## 抜粋本文
════════════════

個人的には氏のいわゆる「トラベルミステリー」では一番面白い作品だという評価。
時代的には、まだ東北新幹線が大宮~盛岡間だったころ。航空機なしで東京~札幌までちょうど1日かかっていた時代です。
いつもは犯人を追い詰める側の十津川・亀井コンビが、一転、今回は暴力団グループに追われる側として追い詰められていきます。
十津川と佐伯との知恵の攻防もなかなか面白い。
札幌までの中途で何度も攻防が繰り広げられ、紙一重で困難をかわしていく・・・何ともスリリング!
まっ、いろいろと突っ込みたいところはあるのですが、まずは楽しめる作品だと思いますね。
(警視庁の組織力ってそんなもんなのか?というツッコミが聞こえてきそう・・・)


No.43 10点 涙流れるままに
島田荘司
(2009/08/27 22:48登録)
吉敷刑事シリーズ。
吉敷&通子の壮大なラブストーリーが決着するファン必読の作品。
~警視庁捜査1課刑事・吉敷竹史は、夫の冤罪を主張する老婦人に出会う。その「恩田事件」とは、昭和33年に盛岡で起きた一家惨殺事件だった。吉敷は単身、再捜査を開始。ところが、盛岡・釧路で対面した関係者はなぜか別れた妻・通子と関係の深い人ばかりだった・・・日本の冤罪事件に職を賭した1人の刑事と、元妻の壮絶な過去、そして感動のラスト・・・~

素直に脱帽! ラスト、子供を抱き上げるシーンでは、読んでて涙が止まりませんでした。(まさにタイトルどおり!)
「北の夕鶴」から始まり、「羽衣伝説」、そして「飛鳥のガラスの靴」と続いてきた、吉敷=通子の壮大な物語がこんな形で完結してくれて、作者には本当にありがとうと言いたい気分です。
さて、本作のキーワードは、作者のライフワークともなっている「冤罪事件」。
この高くて厚い壁を破るためには、「吉敷」はまさにうってつけのキャラクターです。

════════════════

## 作業内容
- A) 抜粋本文によると、吉敷が再捜査を始める「恩田事件」は、いつ、どこで起きた事件ですか？
- B) 抜粋本文の「警視庁捜査1課刑事・吉敷竹史は」で始まる段落を、主な事実を残した箇条書きに書き直してもらえますか？

## 提供データ
════════════════

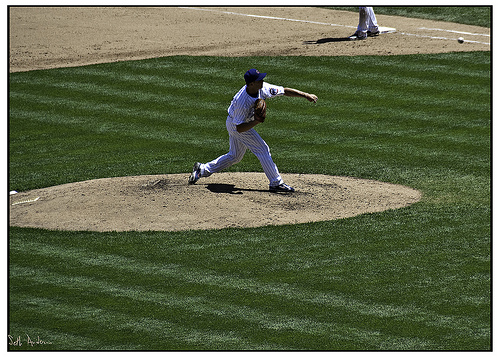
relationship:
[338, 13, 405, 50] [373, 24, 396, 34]
player standing on base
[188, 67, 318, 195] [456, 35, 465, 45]
baseball player throwing baseball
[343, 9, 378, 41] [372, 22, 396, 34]
legs on first base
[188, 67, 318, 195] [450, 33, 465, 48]
baseball player throwing ball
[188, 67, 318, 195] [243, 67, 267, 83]
baseball player wearing cap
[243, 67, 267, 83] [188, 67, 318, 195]
cap on baseball player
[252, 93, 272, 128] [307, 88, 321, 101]
glove on hand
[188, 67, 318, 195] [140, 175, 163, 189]
baseball player extending from rubber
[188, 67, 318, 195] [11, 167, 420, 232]
baseball player on dirt mound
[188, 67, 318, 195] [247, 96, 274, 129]
baseball player with mitt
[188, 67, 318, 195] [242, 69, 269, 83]
baseball player wears cap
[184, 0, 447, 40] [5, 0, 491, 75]
line on dirt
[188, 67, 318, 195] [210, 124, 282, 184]
baseball player has white sock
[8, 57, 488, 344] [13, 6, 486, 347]
grass on infield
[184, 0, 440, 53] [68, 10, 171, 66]
line on dirt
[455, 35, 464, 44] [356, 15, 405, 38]
ball heading to home plate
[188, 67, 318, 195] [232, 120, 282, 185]
baseball player with stripes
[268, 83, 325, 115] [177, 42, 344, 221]
left arm on pitcher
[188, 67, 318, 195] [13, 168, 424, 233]
baseball player standing pitchers mound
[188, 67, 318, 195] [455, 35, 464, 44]
baseball player w a ball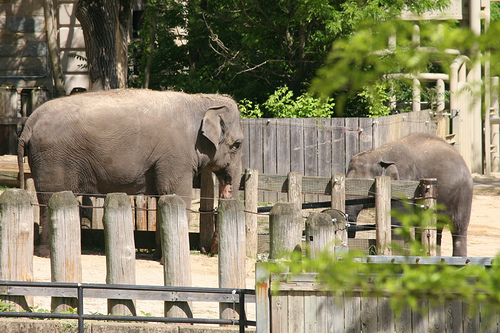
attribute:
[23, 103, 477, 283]
elephants — grey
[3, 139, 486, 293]
fence — low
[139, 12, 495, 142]
vegetation — green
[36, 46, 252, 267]
elephant — grey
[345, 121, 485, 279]
elephant — tuskless, baby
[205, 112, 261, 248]
trunk — thick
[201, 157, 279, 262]
trunk — discolored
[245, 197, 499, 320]
leaves — blurry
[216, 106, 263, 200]
eye — open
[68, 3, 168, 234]
tree — thick, brown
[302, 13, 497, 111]
branch — green, leafy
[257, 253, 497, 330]
fence — gray, light brown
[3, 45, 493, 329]
enclosure — elephant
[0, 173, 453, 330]
fence — gray, light brown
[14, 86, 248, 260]
elephant — gray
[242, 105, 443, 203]
fence — gray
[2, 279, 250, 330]
railing — metal, black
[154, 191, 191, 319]
fence post — thick, white, gray, wooden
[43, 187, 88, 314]
fence post — thick, white, gray, wooden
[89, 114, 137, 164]
skin — gray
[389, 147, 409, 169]
skin — gray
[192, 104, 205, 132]
skin — gray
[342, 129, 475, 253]
elephant — small, young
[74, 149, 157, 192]
skin — wrinkled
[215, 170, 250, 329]
post — wood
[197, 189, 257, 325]
post — brown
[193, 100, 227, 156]
elephant — ear 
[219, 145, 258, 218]
elephant — long trunk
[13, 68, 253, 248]
elephant — grey 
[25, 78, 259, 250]
elephant — hanging tail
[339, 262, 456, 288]
leaves — green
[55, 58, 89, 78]
trunk — tree , brown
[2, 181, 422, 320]
fence — wooden post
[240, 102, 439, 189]
fence — wooden post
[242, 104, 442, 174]
fence — wooden post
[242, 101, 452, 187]
fence — wooden post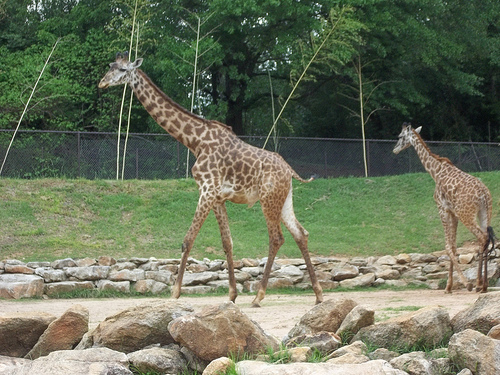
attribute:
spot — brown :
[144, 102, 158, 112]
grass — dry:
[0, 166, 499, 261]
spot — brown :
[180, 120, 194, 137]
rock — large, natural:
[360, 303, 494, 372]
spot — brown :
[162, 109, 174, 124]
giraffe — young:
[392, 121, 499, 294]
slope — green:
[3, 166, 498, 266]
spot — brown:
[201, 123, 224, 153]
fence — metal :
[5, 123, 497, 184]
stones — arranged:
[77, 256, 158, 299]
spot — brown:
[134, 88, 142, 95]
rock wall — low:
[0, 242, 497, 297]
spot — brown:
[183, 135, 200, 150]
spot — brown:
[182, 120, 194, 136]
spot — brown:
[182, 124, 194, 135]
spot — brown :
[170, 114, 184, 124]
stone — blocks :
[315, 255, 402, 289]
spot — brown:
[157, 93, 166, 106]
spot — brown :
[153, 82, 203, 147]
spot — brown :
[178, 137, 245, 182]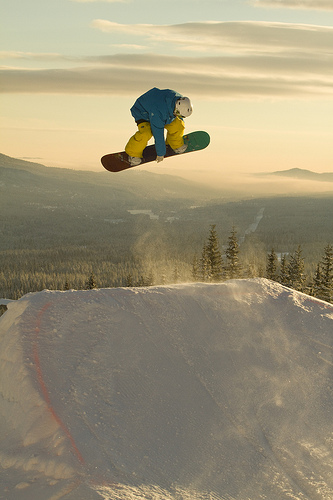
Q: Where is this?
A: This is at the path.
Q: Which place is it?
A: It is a path.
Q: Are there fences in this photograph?
A: No, there are no fences.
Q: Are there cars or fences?
A: No, there are no fences or cars.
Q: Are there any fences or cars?
A: No, there are no fences or cars.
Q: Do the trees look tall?
A: Yes, the trees are tall.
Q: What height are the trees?
A: The trees are tall.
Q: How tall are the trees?
A: The trees are tall.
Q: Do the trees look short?
A: No, the trees are tall.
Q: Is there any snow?
A: Yes, there is snow.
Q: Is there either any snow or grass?
A: Yes, there is snow.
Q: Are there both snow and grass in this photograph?
A: No, there is snow but no grass.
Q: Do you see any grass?
A: No, there is no grass.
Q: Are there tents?
A: No, there are no tents.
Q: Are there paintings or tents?
A: No, there are no tents or paintings.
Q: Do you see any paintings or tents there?
A: No, there are no tents or paintings.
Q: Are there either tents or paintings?
A: No, there are no tents or paintings.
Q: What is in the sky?
A: The clouds are in the sky.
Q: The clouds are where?
A: The clouds are in the sky.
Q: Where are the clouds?
A: The clouds are in the sky.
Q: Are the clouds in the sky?
A: Yes, the clouds are in the sky.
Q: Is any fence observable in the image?
A: No, there are no fences.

════════════════

## 番号付き回答
- A) 昭和33年に盛岡で起きた一家惨殺事件です。

- B)
- 警視庁捜査1課の刑事・吉敷竹史が、夫の冤罪を訴える老婦人と出会う。
- 「恩田事件」は、昭和33年に盛岡で起きた一家惨殺事件。
- 吉敷はひとりで再捜査を始める。
- 盛岡と釧路で会った関係者は、なぜか別れた妻・通子と深く関わる人ばかりだった。
- 冤罪事件に職を賭けた刑事の姿、元妻の壮絶な過去、感動のラストが描かれる。